Five, the foundation's prioritization process for large facility projects is "also a concern" to Bond. He spoke of "some large gaps" in the description of this process in the budget justification sent to Congress. In concluding his written remarks, Bond told NSF Director Rita Colwell "all these accomplishments [over the last five years] will be overshadowed by the management problems if they remain unresolved." It should be noted that at last year's NSF hearing Bond was visibly frustrated in his remarks about management issues, and seemed much less so at yesterday's hearing.
Six, Bond is interested in the independence of the National Science Board's operations, and was not happy that the Administration had requested no money for the board in FY 2004. He expects the Administration to request supplemental funding for the board.

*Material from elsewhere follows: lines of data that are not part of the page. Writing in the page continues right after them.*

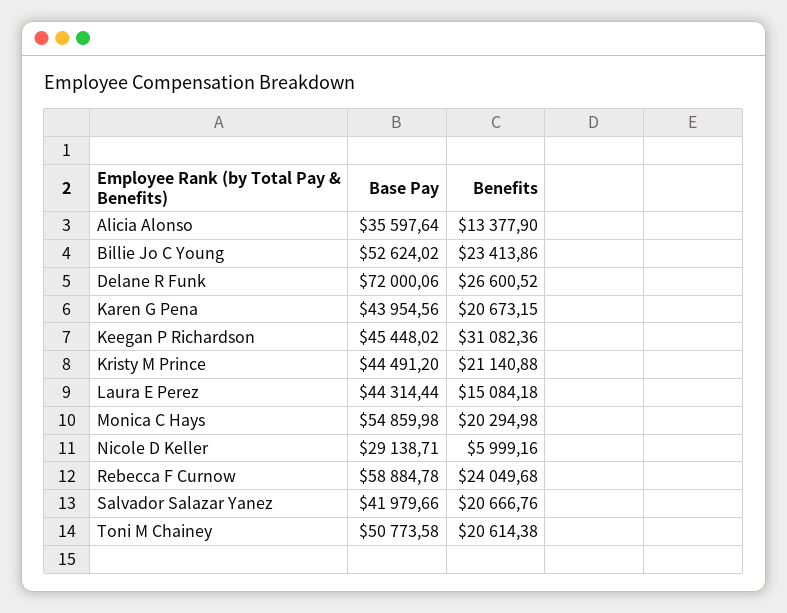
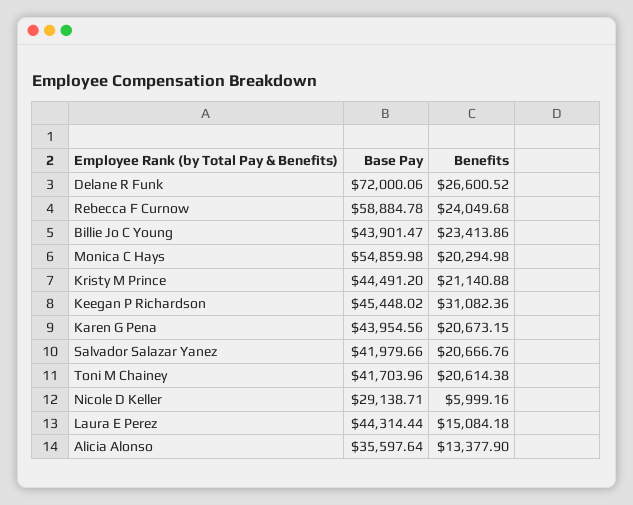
  {
    "Base Pay": {
      "Alicia Alonso": 35597.64,
-     "Billie Jo C Young": 52624.02,
+     "Billie Jo C Young": 43901.47,
      "Delane R Funk": 72000.06,
      "Karen G Pena": 43954.56,
      "Keegan P Richardson": 45448.02,
      "Kristy M Prince": 44491.2,
      "Laura E Perez": 44314.44,
      "Monica C Hays": 54859.98,
      "Nicole D Keller": 29138.71,
      "Rebecca F Curnow": 58884.78,
      "Salvador Salazar Yanez": 41979.66,
-     "Toni M Chainey": 50773.58
+     "Toni M Chainey": 41703.96
    },
    "Benefits": {
      "Alicia Alonso": 13377.9,
      "Billie Jo C Young": 23413.86,
      "Delane R Funk": 26600.52,
      "Karen G Pena": 20673.15,
      "Keegan P Richardson": 31082.36,
      "Kristy M Prince": 21140.88,
      "Laura E Perez": 15084.18,
      "Monica C Hays": 20294.98,
      "Nicole D Keller": 5999.16,
      "Rebecca F Curnow": 24049.68,
      "Salvador Salazar Yanez": 20666.76,
      "Toni M Chainey": 20614.38
    }
  }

Seven, it is not unusual for appropriators to be somewhat leery of authorization bills. That was not the case at yesterday's hearing. Bond cited the NSF Authorization Act that puts the foundation on a track to double its budget, telling OSTP Director John Marburger that President Bush had signed this legislation. Bond also said that a panel of PCAST members, which Marburger co-chairs, had recommended much higher funding for the physical sciences. "What happened?," asked Bond, adding that the request was inconsistent with both this law and the PCAST panel's recommendation. Marburger replied that when the foundation's request was written the FY 2003 NSF budget had not been passed. Bond was not persuaded, saying that the two appropriations committee reports both contained significant increases for NSF. Marburger responded that the foundation's requested increase was significantly higher than that for other R&D agencies, and that this boded well for the future.